> **Task**
Find every line in the entries that holds the string "from" and report it.

Stored items
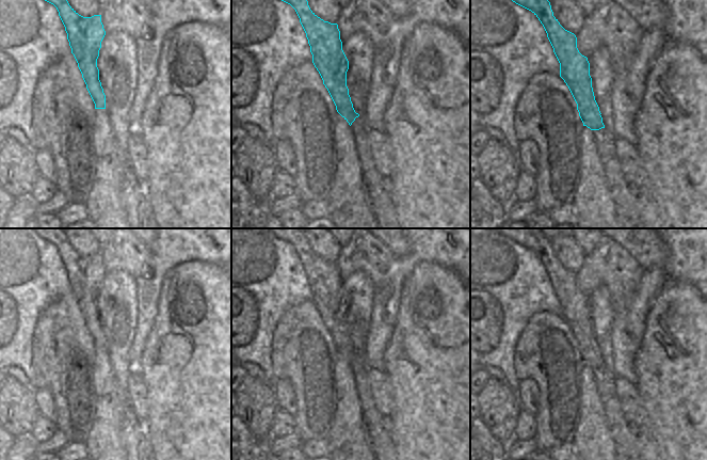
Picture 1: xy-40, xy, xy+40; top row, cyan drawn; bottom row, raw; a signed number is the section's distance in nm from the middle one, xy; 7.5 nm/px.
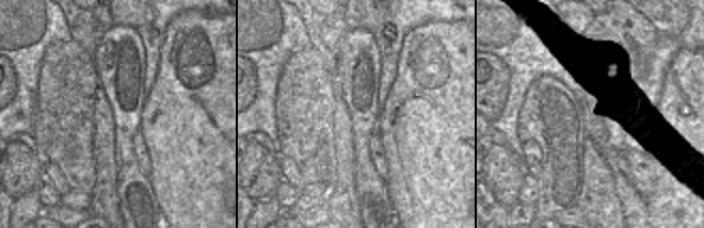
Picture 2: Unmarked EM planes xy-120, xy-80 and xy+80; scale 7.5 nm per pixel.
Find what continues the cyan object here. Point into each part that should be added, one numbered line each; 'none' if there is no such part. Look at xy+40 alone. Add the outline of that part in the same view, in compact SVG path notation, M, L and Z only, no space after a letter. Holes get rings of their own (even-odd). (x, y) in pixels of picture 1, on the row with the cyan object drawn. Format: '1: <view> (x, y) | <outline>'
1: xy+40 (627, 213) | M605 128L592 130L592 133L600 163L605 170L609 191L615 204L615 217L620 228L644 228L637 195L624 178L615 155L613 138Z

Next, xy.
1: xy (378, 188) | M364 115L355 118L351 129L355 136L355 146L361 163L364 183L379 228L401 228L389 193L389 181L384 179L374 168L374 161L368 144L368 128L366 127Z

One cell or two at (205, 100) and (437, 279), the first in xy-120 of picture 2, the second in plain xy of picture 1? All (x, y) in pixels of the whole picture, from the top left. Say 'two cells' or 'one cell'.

> **Task solution**
Picture 1: xy-40, xy, xy+40; top row, cyan drawn; bottom row, raw; a signed number is the section's distance in nm from the middle one, xy; 7.5 nm/px.
One cell or two at (205, 100) and (437, 279), the first in xy-120 of picture 2, the second in plain xy of picture 1? All (x, y) in pixels of the whole picture, from the top left. Say 'two cells' or 'one cell'.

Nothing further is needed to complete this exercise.